Rendered chart images:
══════════════════════════════
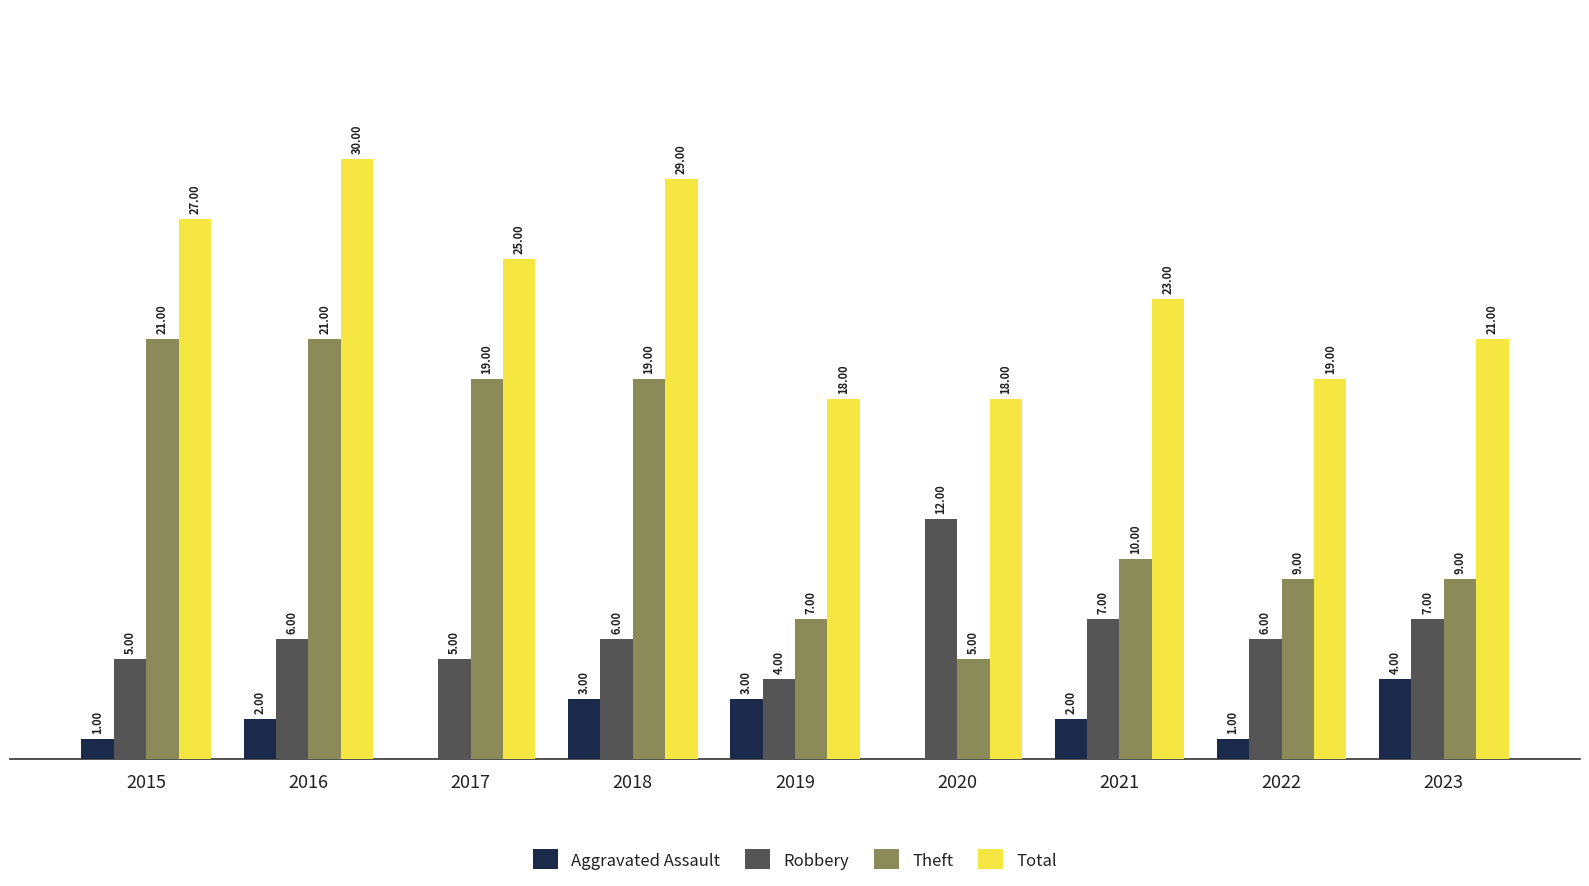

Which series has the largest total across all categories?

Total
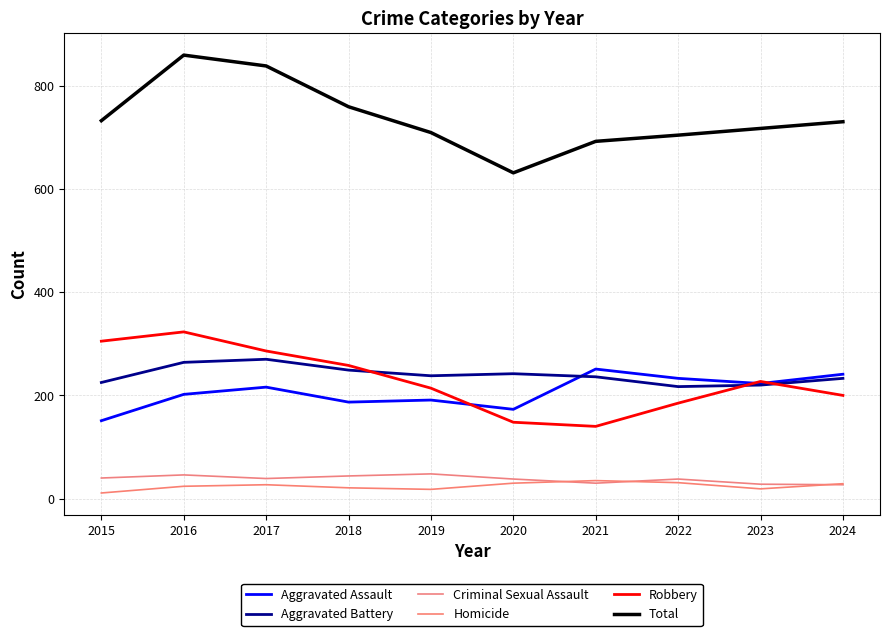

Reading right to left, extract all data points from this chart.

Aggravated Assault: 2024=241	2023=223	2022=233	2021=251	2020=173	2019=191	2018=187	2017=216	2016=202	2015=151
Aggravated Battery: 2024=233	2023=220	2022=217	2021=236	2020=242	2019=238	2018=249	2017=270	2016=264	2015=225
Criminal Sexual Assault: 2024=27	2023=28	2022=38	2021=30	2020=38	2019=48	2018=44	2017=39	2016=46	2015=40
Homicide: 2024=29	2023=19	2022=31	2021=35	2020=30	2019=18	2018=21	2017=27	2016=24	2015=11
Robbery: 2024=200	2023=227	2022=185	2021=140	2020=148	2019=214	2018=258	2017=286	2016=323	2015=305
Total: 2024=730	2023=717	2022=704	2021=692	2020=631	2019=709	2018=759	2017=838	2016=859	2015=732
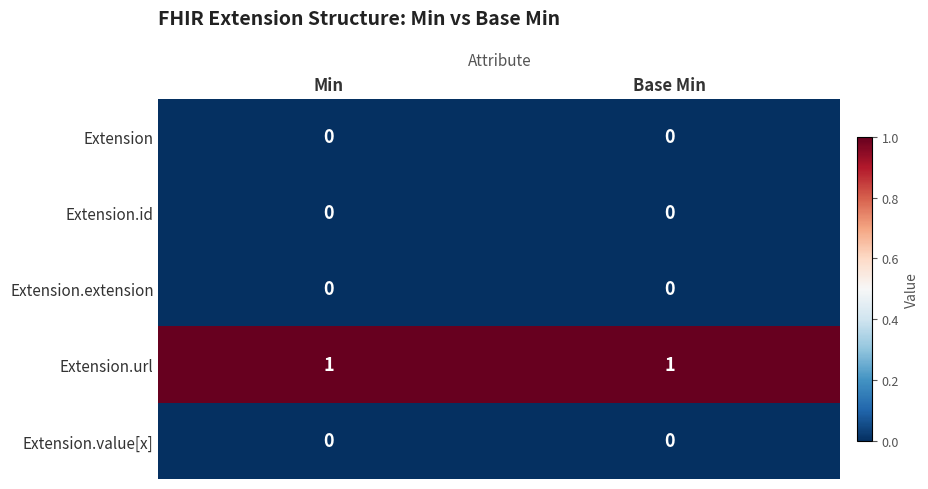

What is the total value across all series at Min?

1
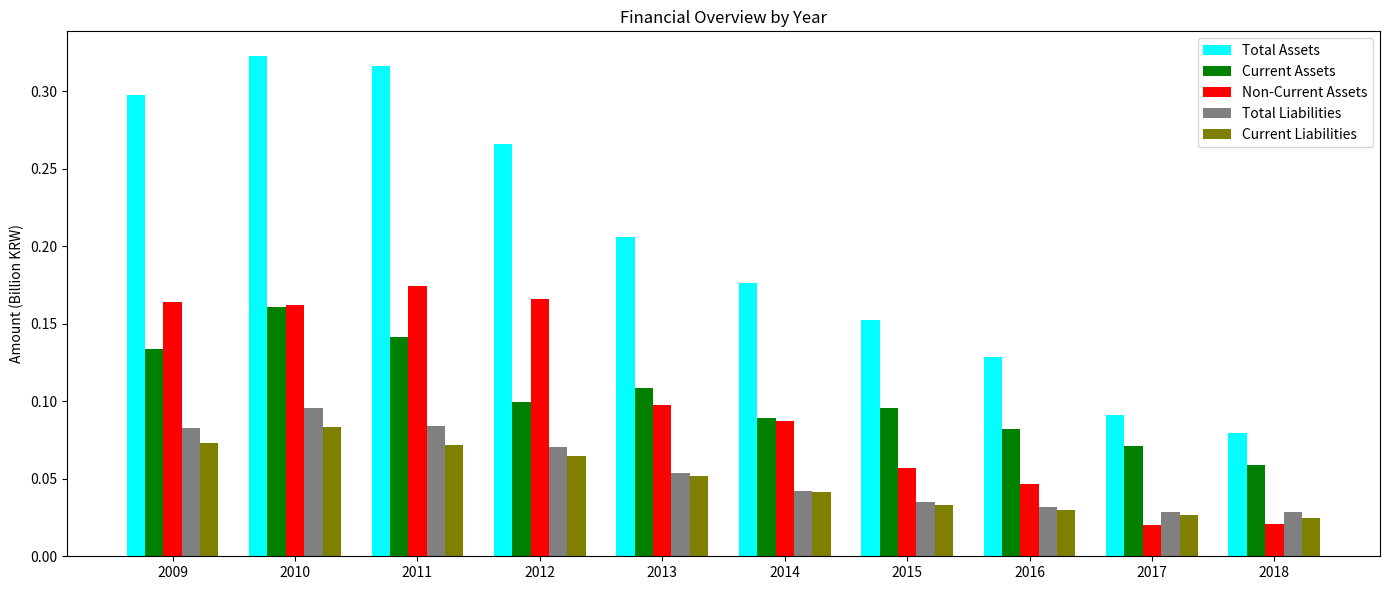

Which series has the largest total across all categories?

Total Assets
══════════════════════════════
• _WORK TO COMPLETE_
Reproduce the entire listing above word for word, leaving out the pictures.

• _FINISHED EXERCISE_
Which series has the largest total across all categories?

Total

Reading right to left, extract all data points from this chart.

Aggravated Assault: 2024=241	2023=223	2022=233	2021=251	2020=173	2019=191	2018=187	2017=216	2016=202	2015=151
Aggravated Battery: 2024=233	2023=220	2022=217	2021=236	2020=242	2019=238	2018=249	2017=270	2016=264	2015=225
Criminal Sexual Assault: 2024=27	2023=28	2022=38	2021=30	2020=38	2019=48	2018=44	2017=39	2016=46	2015=40
Homicide: 2024=29	2023=19	2022=31	2021=35	2020=30	2019=18	2018=21	2017=27	2016=24	2015=11
Robbery: 2024=200	2023=227	2022=185	2021=140	2020=148	2019=214	2018=258	2017=286	2016=323	2015=305
Total: 2024=730	2023=717	2022=704	2021=692	2020=631	2019=709	2018=759	2017=838	2016=859	2015=732

What is the total value across all series at Min?

1

Which series has the largest total across all categories?

Total Assets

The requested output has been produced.